Business opportunities have sunk as a result with over 50% of owners reporting that new business with buyers has affected them massively due to COVID-19. In the report below, you will find further insight as to the challenge many food and drink businesses are facing.

Covid-19 State of Business Survey

Food and drink businesses in London make up the total amount of responses received in the survey, however, businesses outside of the capital have faced similar challenges. Dsgn & Co. have found that the impact of COVID-19 has had a similar effect on relatively new businesses (operating under a year up to 4 years) and well-established brands.

In-store purchases generally account for the majority of sales, but the shift to e-commerce has proved to be vital especially in light of the crisis. Over 80% of food and drink owners have shifted their businesses to operate online, whilst utilising their online platforms to sell their products and finding new innovative ways to interact with their customers.

The agency has noted that businesses consider online platforms as a necessary accompaniment to their daily operations.

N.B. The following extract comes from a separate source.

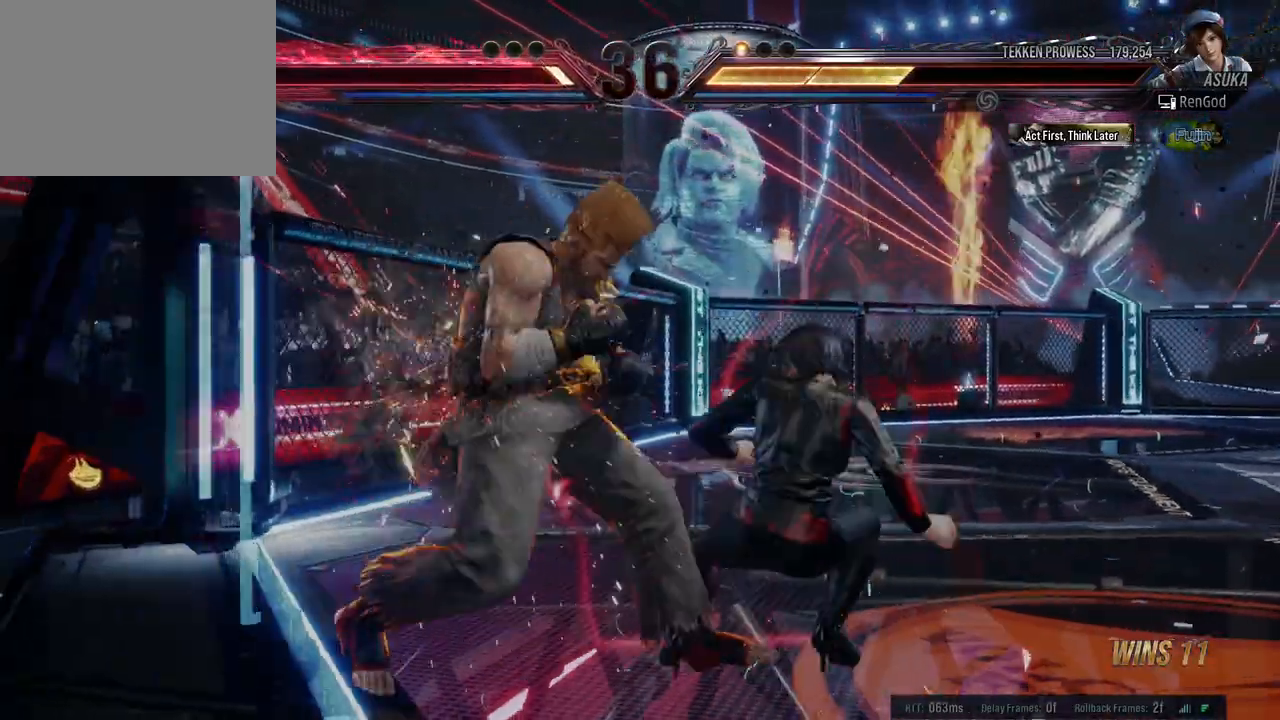
{"buttons": [], "left_stick": "right", "events": [[17, "left_stick", "right"], [150, "B", "down"], [150, "X", "down"], [233, "B", "up"], [250, "X", "up"], [350, "B", "down"], [417, "B", "up"]]}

A small minority, however, value direct-to-consumer approaches via in-store sales and direct delivery these businesses are operating at a much minimal scale, but it is guaranteed that a shift towards selling online is imminent - these businesses are operating at a much minimal scale.

COVID-19 has brought about many challenges for several foods and drink brands who are currently trying to adapt to the current climate. The areas of impact vary between 25-40% of businesses have been affected by manufacturing and supply operations, deliveries and the team. On the other hand, a much greater number of businesses claim that the biggest challenge of them all is finding new business opportunities.

Grocery buyer explained:

“Buyers who have not been furloughed are looking for products but not for immediate purchase. Those who still have the ability to trade are maximising sales on current ranges. Christmas is the next window of opportunity.”

For those struggling with new business at the moment do not lose hope as you can still get in contact with buyers. As it currently stands, there is no indication as to when the lockdown will end but hopefully, we will have a clearer understanding beginning of June. Nevertheless, it is important for businesses to plan ahead and review their current strategies to ensure that they’re better prepared for the future.

How can your business adapt?

Temporary Packaging

While COVID-19 is unlikely to put a halt to this in the short run, there may be some impact on the speed of change in both the short and long term in packaging solutions. Creating temporary packaging for your products, in order to aid and support charities/causes towards COVID-19, would help better your community, and the public will notice if your company is making a real effort to improve its surroundings.


How are you keeping retention between your business and your consumers? Producing home DIY kits we will help sustain and/or increase sales for your business, this strategy is best aimed at street food brands who have taken a big hit on customer footfall. How can your customer still experience what your brand has to offer? Can your product still be produced at home with a little help in kit work supplied by your business? Customer retention is key during this pandemic, allowing your customers to go without may cause a disconnection between your product/service and consumers.  

Social Media

Collaborating with other brands increases visibility for your brand online. Whilst there is an increase in online sales, it’s almost crucial to be visible and expand your audience on social media, this allows room for your brand to tap into new social media audiences.